The following keys are optional:

  • subject_id (int): the subject id corresponding to this scan
  • time_point (int): the time point at which the scan was acquired

All keys begining with scan_ will be interpreted as special keys unique to the scan. These will be returned as part of the input dictionary during inference. In built-in medsegpy functions, these keys will also serve as override keys for any default metadata associated with the dataset (see metadata section below). For example, if the dataset has a metadata key spacing, the value for spacing is typically used for all elements in the dataset. However, if a dataset dictionary has the key scan_spacing, the value of scan_spacing will override the default metadata value.

MedSegPy will be expanding to support data stored in 3D soon. We will update this section once that is complete.

Examples

For examples on registering datasets, see datasets/oai.py

Register Metadata for a Dataset

To let medsegpy know how to obtain a dataset named “my_dataset”, you will need to add metadata for your specific dataset. Metadata names and types are shown below.

Required:

  • scan_root (str): the directory path where images/segmentation files for the dataset are stored.
  • category_ids (sequence of int or tuple[int]): Category ids corresponding to different classes. Supports segmentation collating.
  • categories (sequence of str): Sequence of category names. 1-to-1 with category_ids.
  • category_id_to_contiguous_id (dict of int/tuple[int]->int): Maps category ids to contiguous ids (0-indexed).
  • evaluator_type (str): value should be "SemSegEvaluator"

Optional:

  • spacing (tuple of float): the spacing in millimeters for scan volumes (dH, dW, ...). Required for some segmentation metrics.
  • category_abbreviations (sequence of str): Abbreviations for categories. 1-to-1 with categories.
  • category_colors (sequence of (R,G,B)): R,G,B colors for different categories.
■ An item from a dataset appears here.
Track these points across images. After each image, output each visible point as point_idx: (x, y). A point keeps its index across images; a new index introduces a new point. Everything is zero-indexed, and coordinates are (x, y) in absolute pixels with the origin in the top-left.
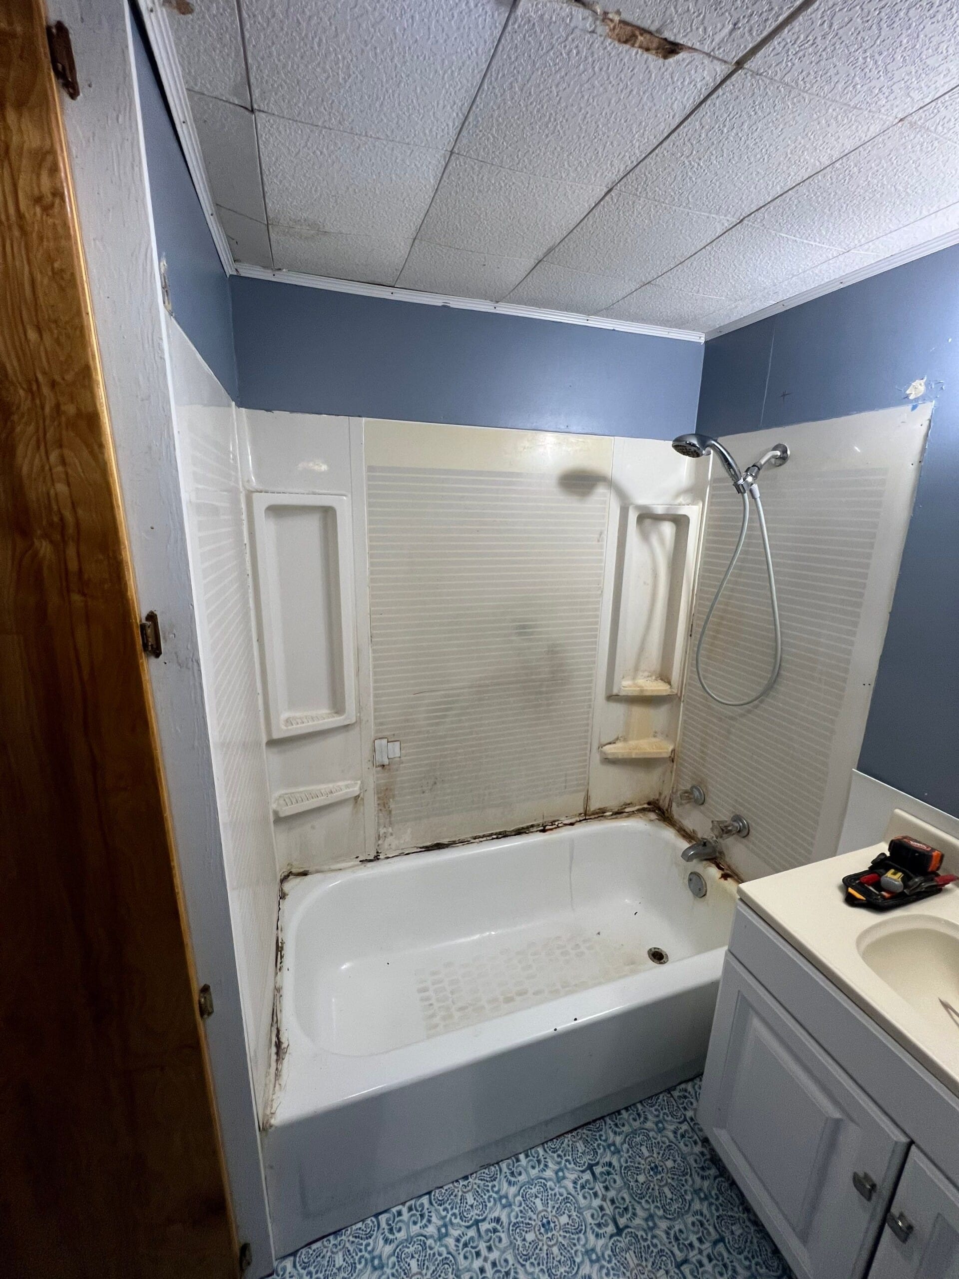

For data that is split into train/val/test splits, each split should be registered as a different dataset.

Below is an example for registering with training, validation, and testing splits. Segmentations for this data have 4 classes (in order): dog, human, cat, tree. We also want to collate the dog and cat categories into a new category pet.

from medsegpy.data import MetadataCatalog
category_info = [
    {"id": 0, "name": "dog"},
    {"id": 1, "name": "human"},
    {"id": 2, "name": "cat"},
    {"id": 3, "name": "tree"},
    {"id": (0,2), "name": "pet"},  # collate "dog" & "cat" into "pet"
]
datasets_to_path = {
    "my_dataset_train": "/path/to/train/split",
    "my_dataset_val": "/path/to/val/split",
    "my_dataset_test": "/path/to/test/split",
}

for dataset_name, scan_root in datasets_to_path.items():
    MetadataCatalog.get(dataset_name).set(
        scan_root=scan_root,
        category_ids=[x["id"] for x in category_info],
        categories=[x["name"] for x in category_info],
        category_id_to_contiguous_id={
            x["id"]: idx for idx, x in enumerate(OAI_CATEGORIES)
        },
        evaluator_type="SemSegEvaluator",
    )

Update the Config for New Datasets

Once you’ve registered the dataset, you can use the name of the dataset (e.g., “my_dataset” in example above) in {TRAIN,VAL,TEST}_DATASET.